In November, I started to see strange Amazon searches and purchases, things that were uncharacteristic of the person who had been unrelentingly the same, unwilling to change, for years. I thought perhaps there was a girl, but I couldn't confirm and didn't feel it was my place to ask. Then in May, after he'd been sending the kids pictures from all over the west of the country, I started to look again. You've read that story, I don't need to rehash it here, but the end is, he moved on. Without a word to anyone.

I'd say good for him and mean it, but in addition to that he handled it so poorly and without remorse for all the hurt and distrust it caused, he basically installed someone else into my life. And it fucking hurts. It hurts to know and it hurts much more to watch. They give podcast interviews from rooms in my house that are no longer mine (despite that legally, they are absolutely still mine). They post pictures from my deck, views that I recognize and loved fiercely. (That's, by the way, how I confirmed she'd moved in. Fun, right?) They go to the same restaurants we went to, celebrates the same stupid shit that she's interested that I'm interested and in some warped reality he thought that meant we might be friends because "we have a lot in common." You gave her my life that WE built together after making that life so unhappy that I left it. Not a chance.

And that dull ache that lived in me for the years and years and years I stayed hoping to be seen again? That went quiet for a long time when I lived my life with the kids and he stepped in and out of it for visits where we tolerated each other and did our best. Now every time I hear her talk about how his financial stability benefits her, despite that he's not supporting his kids as he should, every time I see her IN MY HOUSE, every time I see him give her the love and affection he so long ago began to withhold from me, I want to claw my insides out. 

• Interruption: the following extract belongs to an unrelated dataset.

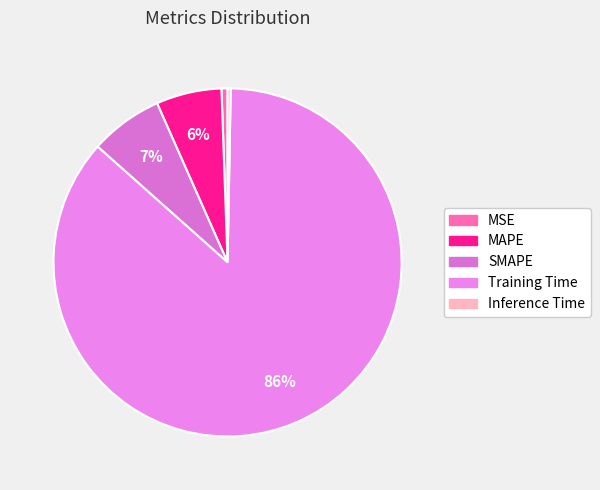

Is it true that Training Time is 86% of the pie?

True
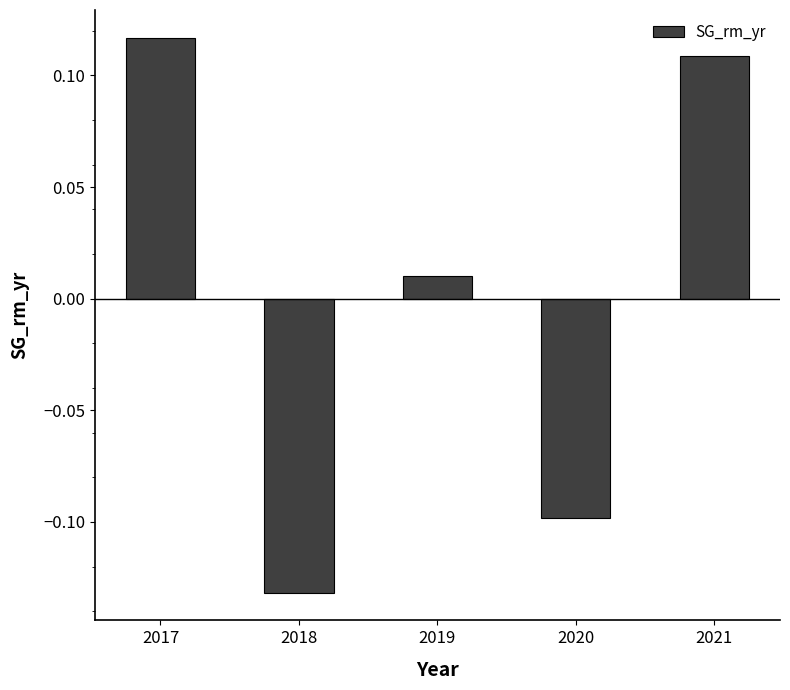

Between 2017 and 2018, which is larger?

2017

Today he bought a pair of Birkenstocks for her. Presumably for her upcoming birthday. Like he bought me Birkenstocks three years ago for some birthday or Mother's Day, something.  He used our still joint-for-convenience-and-cost Amazon account with exactly no consideration for the way that might make any of us feel. Me or his daughter, who is watching him fawn over this woman...ALL of the attention and videos of them kissing at finish lines and arms around each other during interviews...while texting his daughter once or twice a week. 

And what it really comes down to, the reason I'm so angry and hurt even though I don't want the life that I left back then is that he's basically given her Birkenstocks and the rest of my life. Everything I was promised and what was withheld from me until I was so broken that I left. When I drove East out of Denver that New Years Eve, I mourned the loss of that life, of the mountains, and what I thought was mine but wasn't. I haven't yet accepted that he gets to give it to someone else. I don't think I ever will.